As companies drift from having a stable portfolio of traditional easy-to-understand, if not altogether banal, products to sophisticated products designed to satisfy today’s savvy consumer, their risk profiles are materially transformed by new risks. Management of these new risks exposure typically demand a more judicious approach and, more importantly, well-honed actuarial skills. Thus as companies metamorphose into complex modern enterprises, specialist actuaries can bridge the knowledge and experience gap and help them navigate the complexity of products, transactions, and resultant risk profiles. While just having an actuary helps, the added value is limited if there is a mismatch between the actuary’s specialisation and the required skills. Unfortunately, a lot of companies will be oblivious of this mismatch. Even worse, some companies seek actuaries primarily to appease regulators and regard the addition of stakeholder value as a secondary consideration.

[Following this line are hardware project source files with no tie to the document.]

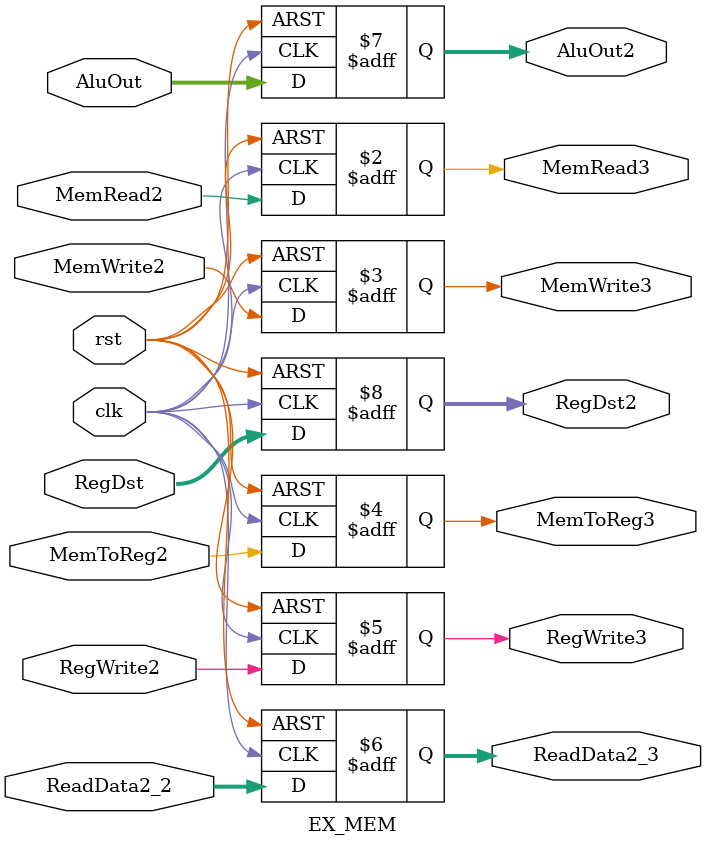
<source format=v>
module EX_MEM(input clk, rst, input MemRead2, MemWrite2,input MemToReg2, RegWrite2, input [7:0] ReadData2_2, input [7:0] AluOut, input [2:0] RegDst,
              output reg MemRead3, MemWrite3,output reg MemToReg3, RegWrite3, output reg [7:0] ReadData2_3, output reg[7:0] AluOut2, output reg [2:0] RegDst2);
  always@(posedge clk, posedge rst)
  begin
    if(rst) begin
      MemRead3 <= 1'b0;
      MemWrite3 <= 1'b0;
      MemToReg3 <= 1'b0;
      RegWrite3 <= 1'b0;
      ReadData2_3 <= 8'b0;
      AluOut2 <= 8'b0;
      RegDst2 <= 2'b0;
    end
    else if(clk) begin
      MemRead3 <= MemRead2;
      MemWrite3 <= MemWrite2;
      MemToReg3 <= MemToReg2;
      RegWrite3 <= RegWrite2;
      ReadData2_3 <= ReadData2_2;
      AluOut2 <= AluOut;
      RegDst2 <= RegDst;
    end
    else begin 
      MemRead3 <= MemRead3;
      MemWrite3 <= MemWrite3;
      MemToReg3 <= MemToReg3;
      RegWrite3 <= RegWrite3;
      ReadData2_3 <= ReadData2_3;
      AluOut2 <= AluOut2;
      RegDst2 <= RegDst2;
    end
  end
  
endmodule 



</source>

Like doctors, actuaries are ‘fully baked’ in their areas of specialisation, but, out of pragmatism, ‘half-baked’ in other areas. Thus, to the discerning, there are many types of actuaries. While the skill sets are broadly similar, the contributions can be drastically different. Specialist actuaries, who do not necessarily charge more, bolster companies as they move away from their core competencies. As the complexity of products and company risk profile increases, companies cannot afford to use any actuary to do whatever work is available. Using the right actuary for the right task is prudent practice.